ロールを定義し、これらをユーザーに割り当てる方法については、Red Hat Satellite サーバー管理ガイド の説明を参照してください。同ガイドには、外部の認証ソースについての情報が記載されています。
4.7. 追加のタスク
このセクションでは、特定のタスクを自動化したり、Satellite 6 のコアの使用を拡張したりするために使用できる選択された Satellite 機能の短い概要を示します。
- 既存ホストのインポート: 過去に Satellite 6 で管理されてこなかった既存のホストがある場合、それらのホストを Satellite Server にインポートできます。通常、この手順には Red Hat Satellite 5 からの移行における 1 つのステップが必要になります。詳細のドキュメントについては、Red Hat Satellite Transition Guide を参照してください。移行プロセスの概要については、Red Hat ナレッジベースのアーティクル Red Hat Satellite 5 から Satellite 6 への移行 を参照してください。
- ベアメタルホストの検出: Satellite 6 検出プラグインはプロビジョニングネットワーク上の不明なホストのベアメタルの自動検出を可能にします。
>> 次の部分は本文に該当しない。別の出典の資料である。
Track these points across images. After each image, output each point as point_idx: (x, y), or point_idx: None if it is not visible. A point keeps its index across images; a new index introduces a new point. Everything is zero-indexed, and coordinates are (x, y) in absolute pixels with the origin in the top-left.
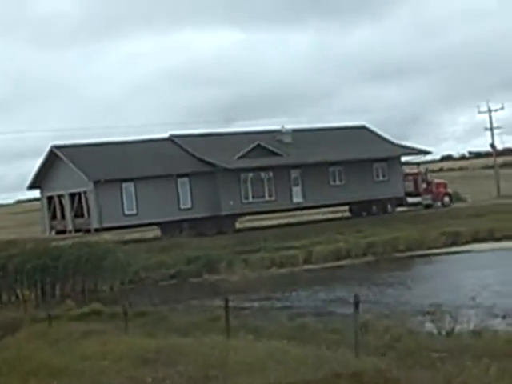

これらの新規ホストは、シリアル ID、ネットワークインターフェース、メモリー、およびディスク情報などの Facter が収集するクライアントアップロードシステムのファクトに基づいて Satellite Server および Puppet エージェントに自己登録します。登録後は、それらの検出されたホストのプロビジョニングを初期化できます。詳細については、Red Hat Satellite Host Configuration Guide の Discovering Bare-metal Hosts on Satellite を参照してください。
- バックアップ管理: Satellite Server のバックアップおよび障害回復の手順についての情報を参照してください (Red Hat Satellite サーバー管理ガイド の バックアップおよび障害回復 を参照)。リモート実行を利用すると、管理対象ホストで繰り返されるバックアップタスクを設定することもできます。リモート実行についての詳細は、Red Hat Satellite Host Configuration Guide の Running Jobs on Satellite Hosts を参照してください。
- セキュリティー管理: Satellite 6 は、更新およびエラータ管理、システム検証のための OpenSCA 統合、更新およびセキュリティーコンプライアンスのレポート作成、および詳細なロールベースの認証を含む、セキュリティー管理を各種の方法でサポートします。エラータ管理および OpenSCAP 概念の詳細については、Red Hat Satellite Host Configuration Guide を参照してください。
- インシデント管理: Satellite 6 は、レポート作成およびメール通知を含むすべてのシステムの一元化された概要を提供することで、インシデント管理プロセスをサポートします。各ホストの詳細情報は、最近の変更のイベント履歴を含め、Satellite Server からアクセスできます。また、Satellite 6 は Red Hat Insights と統合しています。
- Hammer および API を使用したスクリプト: Satellite 6 は、大半の Web UI の手順と同等の CLI を提供する Hammer というコマンドラインツールを提供します。さらに、Satellite API へのアクセスを使用して、選択したプログラミング言語で自動化スクリプトを作成できます。詳細は、Red Hat Hammer CLI Guide および Red Hat API Guide を参照してください。